Task:
Give the items again word for word, from the beginning of the items through the line containing "Tilaran, Guanacaste, Costa", both ends included, and leave out the pictures.

======== Material provided

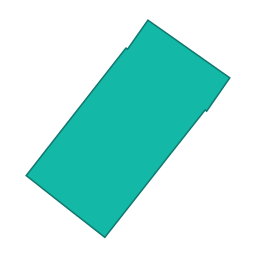 Utracán, La Pampa, Argentina (Albers equal-area conic projection), rotated 127°
{"feature_id": "61730980B38803740288067", "entity_name": "Utracán", "entity_type": "district", "adm_level": 2, "iso_a3": "ARG", "parent_name": "Argentina", "parent_adm1": "La Pampa", "projection": "albers", "projection_center": [-65.237, -37.33], "detail": "fine", "context": "isolated", "style": "filled", "palette": "teal", "viewbox_px": 256, "rotation_deg": 127, "n_neighbors": 0, "source": "geoboundaries", "source_scale": "gbopen_adm2", "svg_char_len": 493}
<svg xmlns="http://www.w3.org/2000/svg" viewBox="0 0 256 256"><g transform="rotate(127 128 128)"><path d="M29.9,177.0L32.2,176.9L65.4,175.8L65.4,176.6L65.4,177.7L67.2,177.8L186.6,180.0L188.2,180.0L190.0,180.0L190.9,180.1L227.3,180.7L227.4,173.6L227.7,161.7L227.8,157.9L228.6,119.7L228.6,118.2L229.3,80.7L141.6,78.9L129.6,78.7L68.5,77.3L67.2,77.2L67.2,75.5L67.2,75.3L29.2,76.8L26.7,76.9L27.2,92.2L28.3,126.9L28.8,143.1L29.9,177.0Z" fill="#14b8a6" stroke="#0f766e" stroke-width="1.5"/></g></svg>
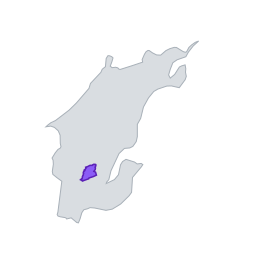 Tilaran, Guanacaste, Costa Rica shown in context, rotated 252°
{"feature_id": "36466004B12916636175246", "entity_name": "Tilaran", "entity_type": "district", "adm_level": 2, "iso_a3": "CRI", "parent_name": "Costa Rica", "parent_adm1": "Guanacaste", "projection": "equal_earth", "projection_center": [-84.874, 10.487], "detail": "fine", "context": "in_parent", "style": "filled", "palette": "violet", "viewbox_px": 256, "rotation_deg": 252, "n_neighbors": 0, "source": "geoboundaries", "source_scale": "gbopen_adm2", "svg_char_len": 3519}
<svg xmlns="http://www.w3.org/2000/svg" viewBox="0 0 256 256"><g transform="rotate(252 128 128)"><path d="M202.9,131.1L202.7,132.2L201.9,133.4L200.8,134.6L199.3,135.4L195.8,133.0L192.3,130.2L190.3,131.5L189.6,135.0L188.3,136.9L186.7,137.6L186.1,138.8L186.0,150.9L186.1,162.3L188.7,162.6L193.1,166.5L195.0,168.8L195.6,171.0L195.1,172.1L191.9,174.5L188.7,177.7L187.2,181.6L189.9,188.0L190.5,192.3L190.4,196.8L189.7,198.9L183.6,204.1L182.3,205.9L182.4,207.3L185.8,210.8L187.4,214.3L188.7,218.5L188.9,222.1L185.9,215.4L181.6,209.0L177.9,205.0L177.7,195.8L176.2,190.8L170.6,186.2L165.9,183.0L162.4,183.6L164.5,188.9L170.1,195.7L170.5,198.3L170.4,201.8L166.6,201.3L163.2,199.9L159.1,199.4L156.3,197.3L150.5,189.2L154.6,182.3L155.9,177.8L155.8,168.4L154.8,163.8L150.3,156.8L143.2,149.2L133.2,143.0L128.6,138.0L116.9,134.2L112.5,131.6L109.0,126.9L108.5,123.5L109.7,118.3L106.5,111.6L92.6,98.6L84.8,93.8L83.2,91.0L81.9,90.1L83.1,99.1L86.5,104.5L95.4,109.6L97.8,112.5L98.8,116.4L93.6,123.7L91.0,125.6L90.2,129.6L88.6,130.8L86.8,128.5L79.6,117.0L65.7,111.5L63.2,108.1L58.0,97.6L55.7,88.0L56.5,81.6L62.2,71.6L64.0,67.3L63.7,64.6L63.9,60.7L61.7,57.9L56.4,54.3L53.1,51.5L54.0,50.0L60.1,46.2L60.4,42.7L60.4,41.6L61.4,41.3L62.3,40.4L62.8,39.4L64.5,36.1L65.9,34.2L67.6,33.9L69.6,35.3L77.2,38.9L85.7,42.9L97.8,48.6L102.8,45.0L107.1,42.2L110.1,42.6L116.6,45.8L120.5,46.8L122.9,46.5L127.0,51.3L129.3,54.9L129.7,57.2L130.9,58.5L134.1,58.8L142.1,61.2L146.9,60.8L151.3,58.2L153.7,55.1L154.5,50.3L155.6,52.7L156.9,56.4L157.5,61.3L163.2,77.5L167.7,86.6L177.7,103.1L182.0,106.1L189.3,119.4L191.8,121.6L193.3,125.5L200.8,128.7L202.9,131.1Z" fill="#d9dde1" stroke="#a8b0b8" stroke-width="1"/><path d="M104.2,79.9L103.8,77.7L103.8,75.6L103.7,75.6L103.4,75.8L103.2,75.8L103.1,76.0L103.0,75.9L102.9,75.8L102.9,75.7L102.8,75.4L102.7,75.4L102.4,75.0L102.3,74.9L102.2,74.9L102.0,74.7L101.8,74.5L101.8,74.4L101.7,74.3L101.7,74.2L101.7,73.9L101.5,74.0L101.4,74.0L101.2,74.0L101.0,73.9L101.0,73.7L100.9,73.7L100.7,73.6L100.6,73.4L100.6,73.1L100.7,72.9L100.7,72.7L100.4,72.7L100.2,72.4L100.1,72.2L99.9,72.0L99.7,71.8L99.5,71.7L99.4,71.7L99.2,71.7L98.9,71.6L98.7,71.8L98.4,71.7L98.3,71.4L98.2,71.3L98.0,71.2L97.9,71.2L97.7,71.2L97.4,71.0L97.2,71.0L97.0,70.9L96.9,70.7L96.8,70.4L96.7,70.3L96.4,70.2L96.2,69.9L96.1,69.7L95.7,69.7L95.4,69.5L95.2,69.4L94.9,69.2L94.6,69.0L94.4,69.0L94.3,68.9L94.3,68.7L94.2,68.6L94.2,68.4L94.0,68.2L93.8,68.0L93.7,67.8L93.6,67.7L93.6,67.4L93.7,67.1L93.6,66.8L93.7,66.7L93.7,66.4L93.7,66.2L93.6,66.4L93.6,66.5L93.4,66.8L93.4,67.0L93.3,67.3L93.3,67.6L93.2,67.6L92.8,67.6L92.7,67.6L92.6,67.8L92.3,67.9L92.3,68.0L92.2,68.0L91.9,68.1L91.7,68.2L91.6,68.3L91.7,68.6L91.6,68.9L91.6,69.0L91.8,69.1L91.7,69.2L91.8,69.6L91.7,69.7L91.7,69.8L91.8,73.4L91.8,74.9L92.5,75.4L92.5,76.8L92.5,79.9L92.9,83.4L96.1,83.5L97.3,82.1L97.5,82.3L97.6,82.5L97.8,82.8L97.9,83.0L98.0,83.1L98.1,83.3L98.2,83.5L98.3,83.6L98.5,83.8L98.7,84.0L98.8,84.1L99.1,84.2L99.2,84.3L99.6,84.5L99.8,84.6L100.0,84.6L100.3,84.6L100.5,84.5L100.8,84.6L100.8,84.8L101.0,85.0L101.3,85.0L101.5,85.3L101.7,85.5L101.8,85.5L102.0,85.7L102.3,85.6L102.5,85.7L102.5,85.9L102.7,86.0L102.8,86.0L103.0,86.1L103.3,86.0L103.4,85.9L103.4,85.7L103.5,85.6L103.5,85.4L103.6,85.1L103.6,84.9L103.7,84.7L103.8,84.7L103.8,84.4L104.0,84.4L104.1,84.0L104.1,83.9L104.0,83.7L104.0,83.4L103.9,83.1L103.9,82.9L103.8,82.7L103.7,82.7L103.5,82.4L103.6,82.2L103.7,81.9L103.8,81.7L103.9,81.2L104.0,81.1L104.0,80.9L104.1,80.6L104.2,80.4L104.2,79.9Z" fill="#8b5cf6" stroke="#5b21b6" stroke-width="1.5"/></g></svg>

================

Right answer:
 Utracán, La Pampa, Argentina (Albers equal-area conic projection), rotated 127°
{"feature_id": "61730980B38803740288067", "entity_name": "Utracán", "entity_type": "district", "adm_level": 2, "iso_a3": "ARG", "parent_name": "Argentina", "parent_adm1": "La Pampa", "projection": "albers", "projection_center": [-65.237, -37.33], "detail": "fine", "context": "isolated", "style": "filled", "palette": "teal", "viewbox_px": 256, "rotation_deg": 127, "n_neighbors": 0, "source": "geoboundaries", "source_scale": "gbopen_adm2", "svg_char_len": 493}
<svg xmlns="http://www.w3.org/2000/svg" viewBox="0 0 256 256"><g transform="rotate(127 128 128)"><path d="M29.9,177.0L32.2,176.9L65.4,175.8L65.4,176.6L65.4,177.7L67.2,177.8L186.6,180.0L188.2,180.0L190.0,180.0L190.9,180.1L227.3,180.7L227.4,173.6L227.7,161.7L227.8,157.9L228.6,119.7L228.6,118.2L229.3,80.7L141.6,78.9L129.6,78.7L68.5,77.3L67.2,77.2L67.2,75.5L67.2,75.3L29.2,76.8L26.7,76.9L27.2,92.2L28.3,126.9L28.8,143.1L29.9,177.0Z" fill="#14b8a6" stroke="#0f766e" stroke-width="1.5"/></g></svg>
 Tilaran, Guanacaste, Costa Rica shown in context, rotated 252°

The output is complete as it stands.